*** Study text ***
Proposal: Catalyst V2 Bidirectional API

Francois_Mazen · May 20, 2021, 12:09pm

The purpose of this post is to propose an API in order to drive a background simulation from ParaView graphical interface (GUI). The user wants to access random simulation parameters, then tweak the parameters and send them back to the simulation engine in order to change the way the simulation is running. Ultimately, the user should be able to stop the simulation engine.

The Catalyst API already defines and implements a way to get data directly from the simulation engine and to run a specific visualization pipeline on it. A proof-of-concept from @utkarsh.ayachit proves that it is possible to send information back to the simulation engine. This experiment is based on the first version of Catalyst API through the Sensei abstraction.

In this proposal, we want to use the on-going V2 version of Catalyst to implement bidirectional API.

The Catalyst V2 API defines an abstract way to describe the data via a conduit node. For each time step, the user simply calls the catalyst_execute method to process its data with a custom pipeline previously declared in the catalyst_initialize method.

To extend this behavior for bidirectional communication, the catalyst_execute method should handle the simulation parameters that the user wants to visualize and change interactively. The user would use a dedicated key in the node dictionary like catalyst/driving_parameters.

ParaView needs a mesh to associate the parameters that the user wants to display in a pipeline. Unless it’s a limitation, the content of the catalyst/driving_parameters key should not mention this mesh but just the parameters and their associated values.
***
# [Tasks for this exercise]
[A] List every identifier in the Catalyst proposal that contains an underscore.
[B] Edit the Catalyst proposal from the sentence that has "The purpose of" and stop after "implement bidirectional API.". Replace "simulation engine" with "solver" throughout.
The lines that follow come from a different source than the proposal above.
*** Stored data ***
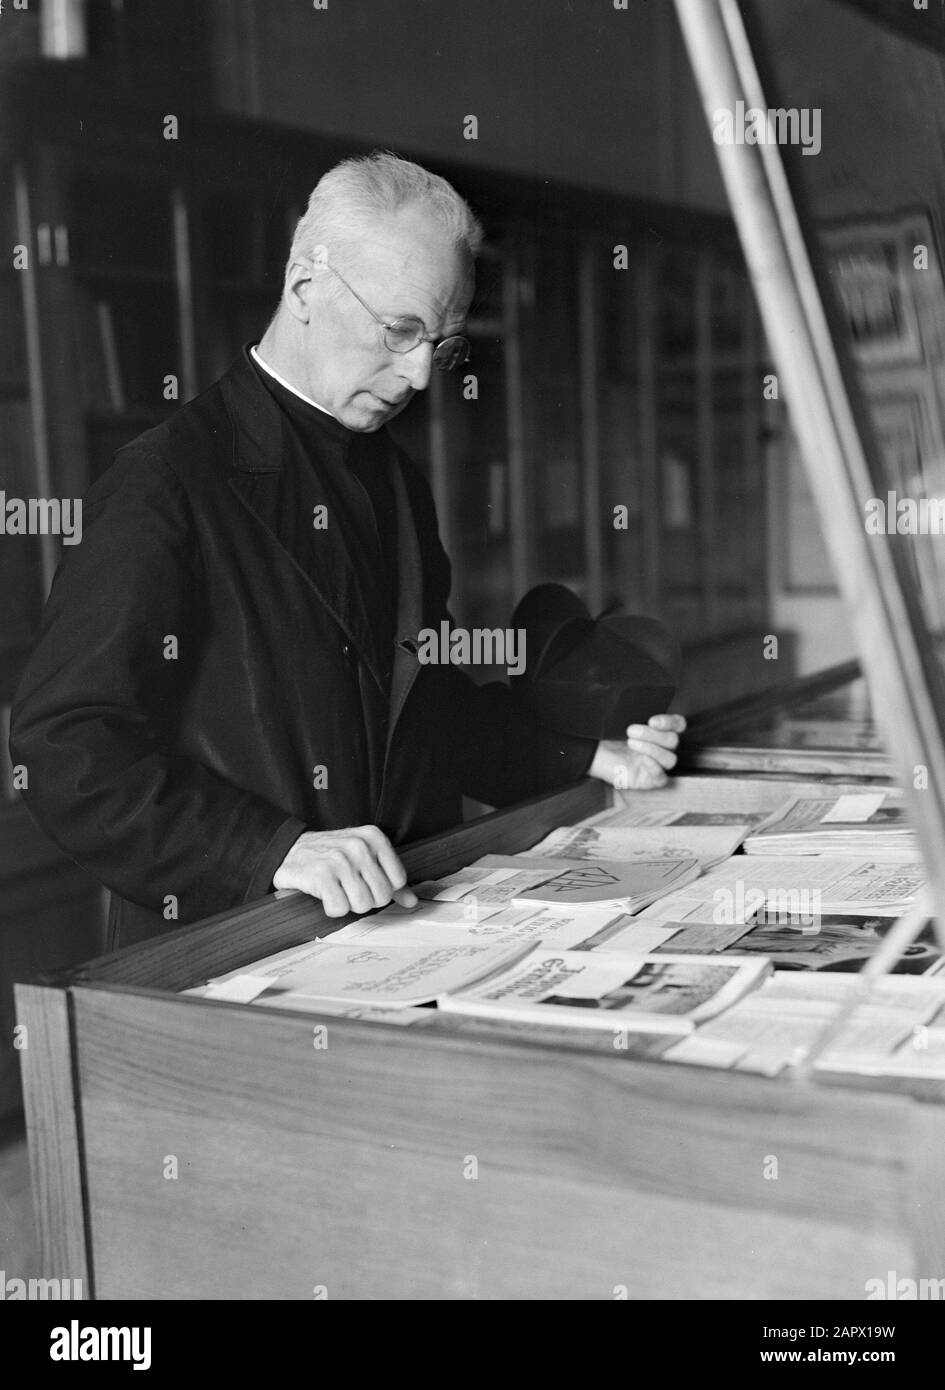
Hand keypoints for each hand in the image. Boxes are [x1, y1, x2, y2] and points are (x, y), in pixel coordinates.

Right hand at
***
# [Results by task]
[A] Francois_Mazen, catalyst_execute, catalyst_initialize, catalyst/driving_parameters

[B]
The purpose of this post is to propose an API in order to drive a background simulation from ParaView graphical interface (GUI). The user wants to access random simulation parameters, then tweak the parameters and send them back to the solver in order to change the way the simulation is running. Ultimately, the user should be able to stop the solver.

The Catalyst API already defines and implements a way to get data directly from the solver and to run a specific visualization pipeline on it. A proof-of-concept from @utkarsh.ayachit proves that it is possible to send information back to the solver. This experiment is based on the first version of Catalyst API through the Sensei abstraction.

In this proposal, we want to use the on-going V2 version of Catalyst to implement bidirectional API.